▶ [Brief]: The following entries should be restated word for word, pictures excluded.
(Given data)
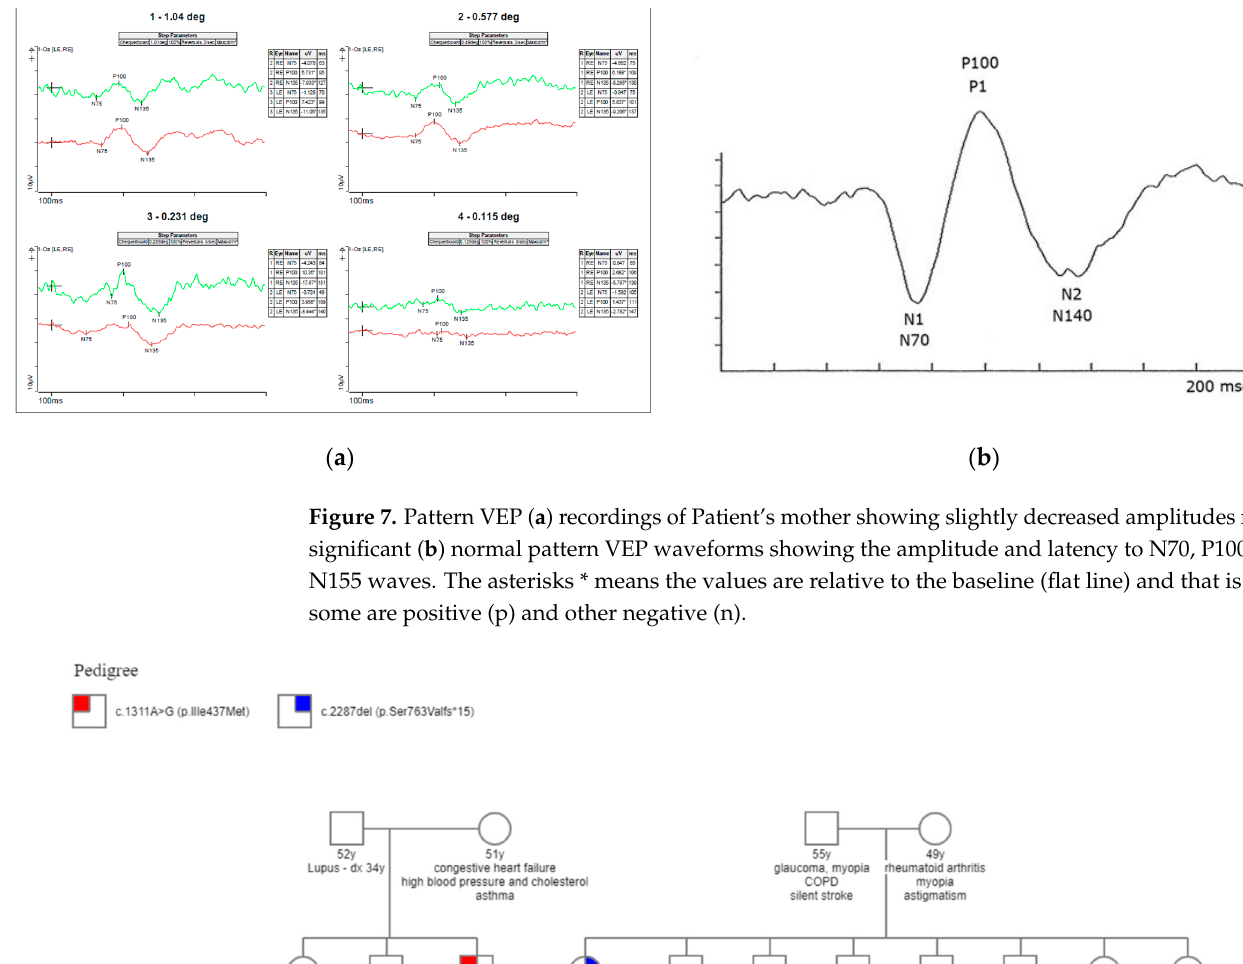
Figure 7. Pattern VEP ( a ) recordings of Patient’s mother showing slightly decreased amplitudes more significant ( b ) normal pattern VEP waveforms showing the amplitude and latency to N70, P100 and N155 waves. The asterisks * means the values are relative to the baseline (flat line) and that is why some are positive (p) and other negative (n).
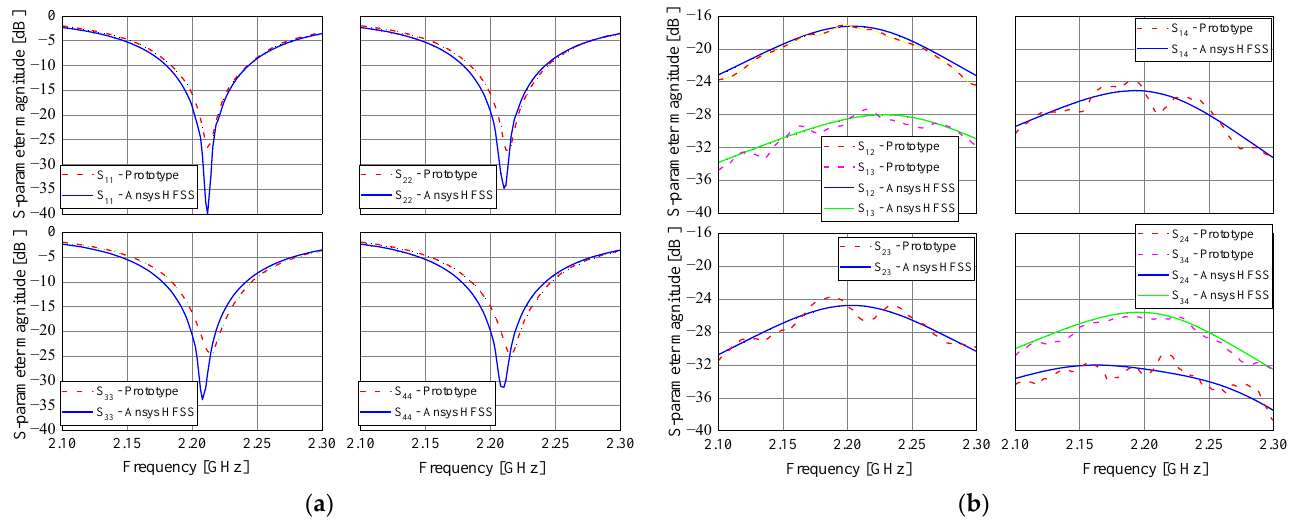
Figure 7. Simulated and measured 𝑆 parameters of the microstrip antenna array: ( a ) 𝑆 𝑛𝑛 ; ( b ) 𝑆 𝑚𝑛 .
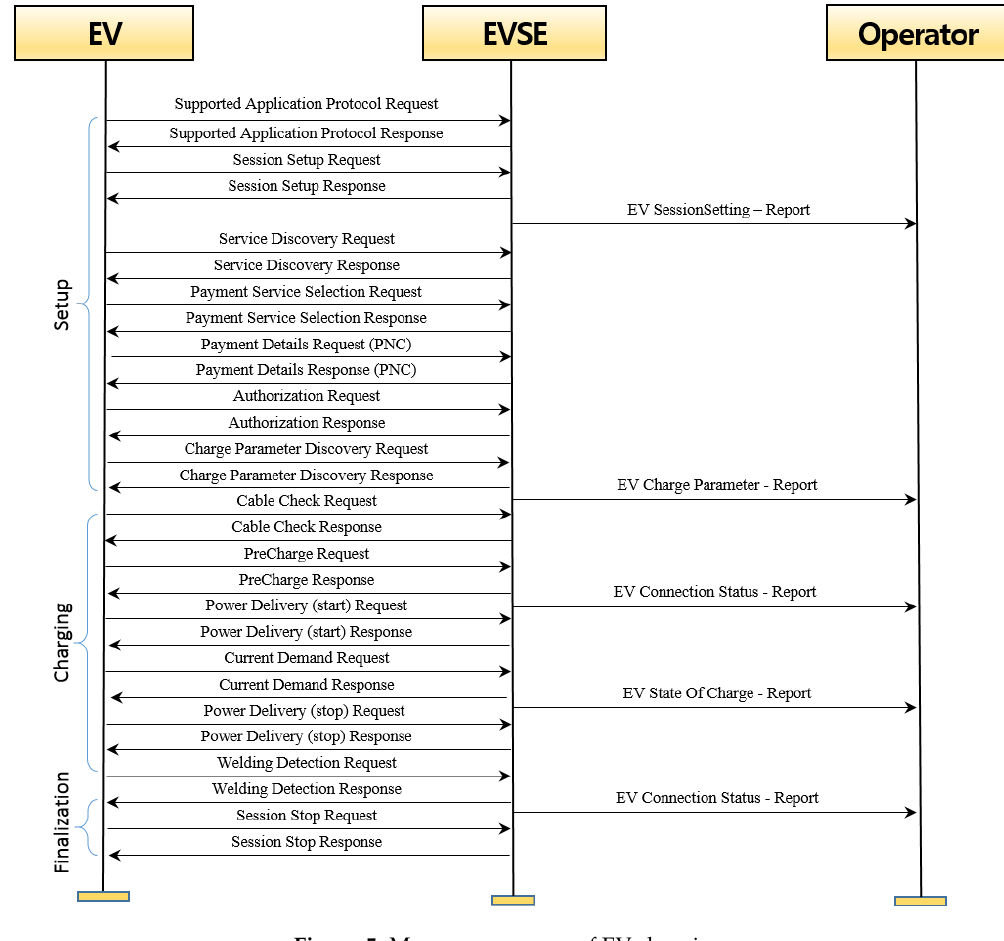
Figure 5. Message sequence of EV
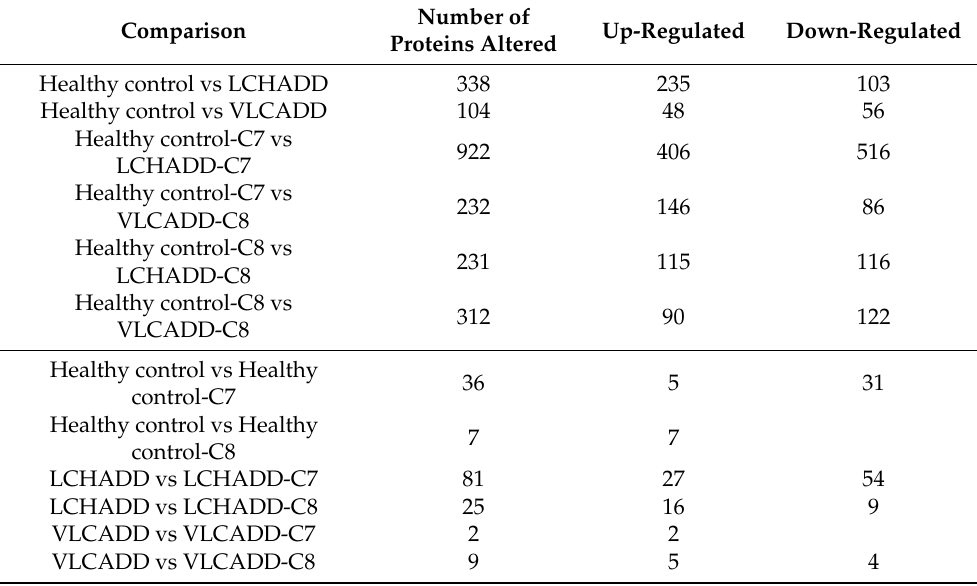
Table 2. Number of altered proteins in fibroblasts from healthy controls and from VLCADD and LCHADD patients either under control conditions or after incubation with C7 or C8 detected by proteomic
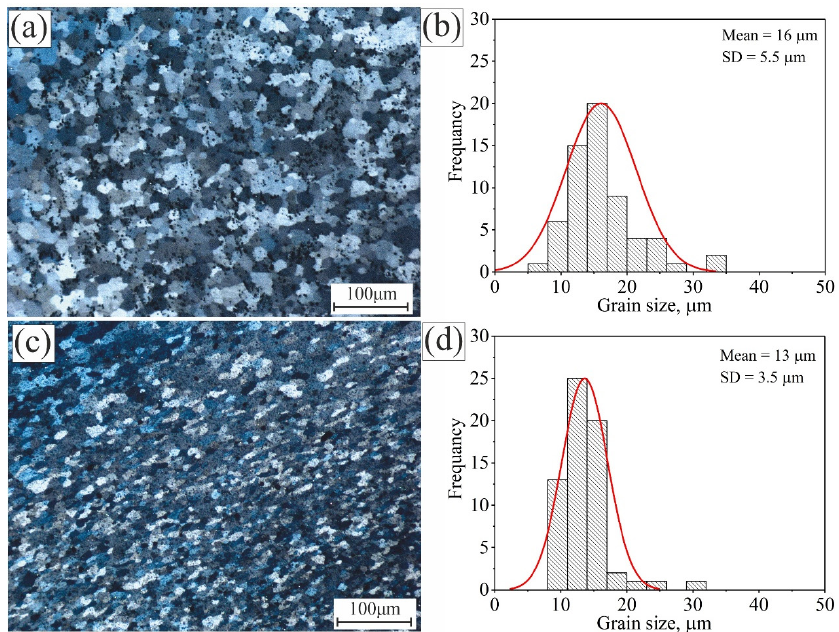
Figure 4. The microstructure and the grain size distribution in the SZ after the first pass of the investigated alloys: ( a , b ) Al 5052 and ( c , d ) Al 5052/TiB.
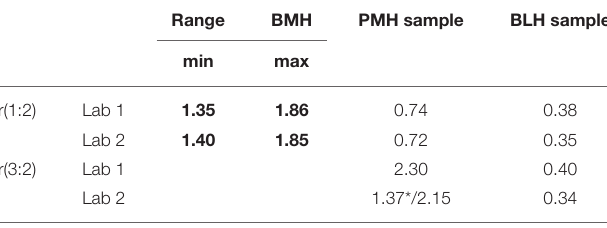
TABLE 2 | Range of signal intensity ratios calculated on 20 BMH samples by two laboratories. Range BMH PMH sample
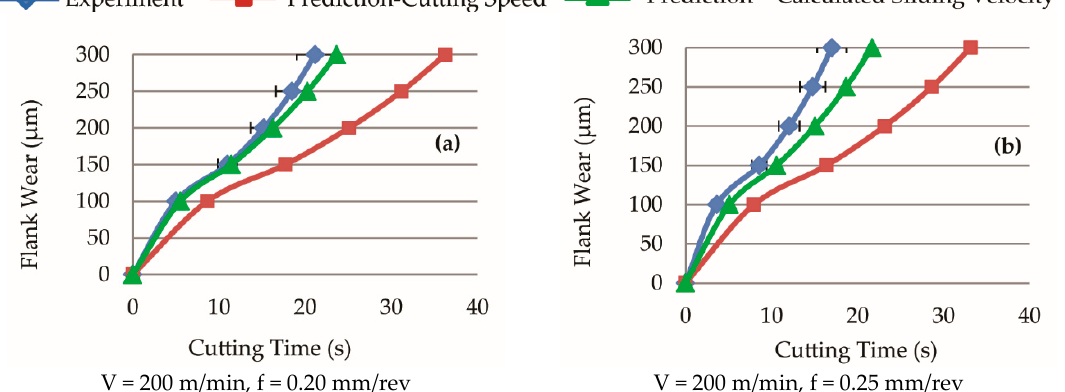
Figure 18. Predicted tool life according to original Usui and modified Usui in comparison with experiment.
(End Given data)
▶ [Your solution]:
Figure 7. Pattern VEP ( a ) recordings of Patient’s mother showing slightly decreased amplitudes more significant ( b ) normal pattern VEP waveforms showing the amplitude and latency to N70, P100 and N155 waves. The asterisks * means the values are relative to the baseline (flat line) and that is why some are positive (p) and other negative (n).
Figure 7. Simulated and measured 𝑆 parameters of the microstrip antenna array: ( a ) 𝑆 𝑛𝑛 ; ( b ) 𝑆 𝑚𝑛 .
Figure 5. Message sequence of EV
Table 2. Number of altered proteins in fibroblasts from healthy controls and from VLCADD and LCHADD patients either under control conditions or after incubation with C7 or C8 detected by proteomic
Figure 4. The microstructure and the grain size distribution in the SZ after the first pass of the investigated alloys: ( a , b ) Al 5052 and ( c , d ) Al 5052/TiB.
TABLE 2 | Range of signal intensity ratios calculated on 20 BMH samples by two laboratories. Range BMH PMH sample
Figure 18. Predicted tool life according to original Usui and modified Usui in comparison with experiment.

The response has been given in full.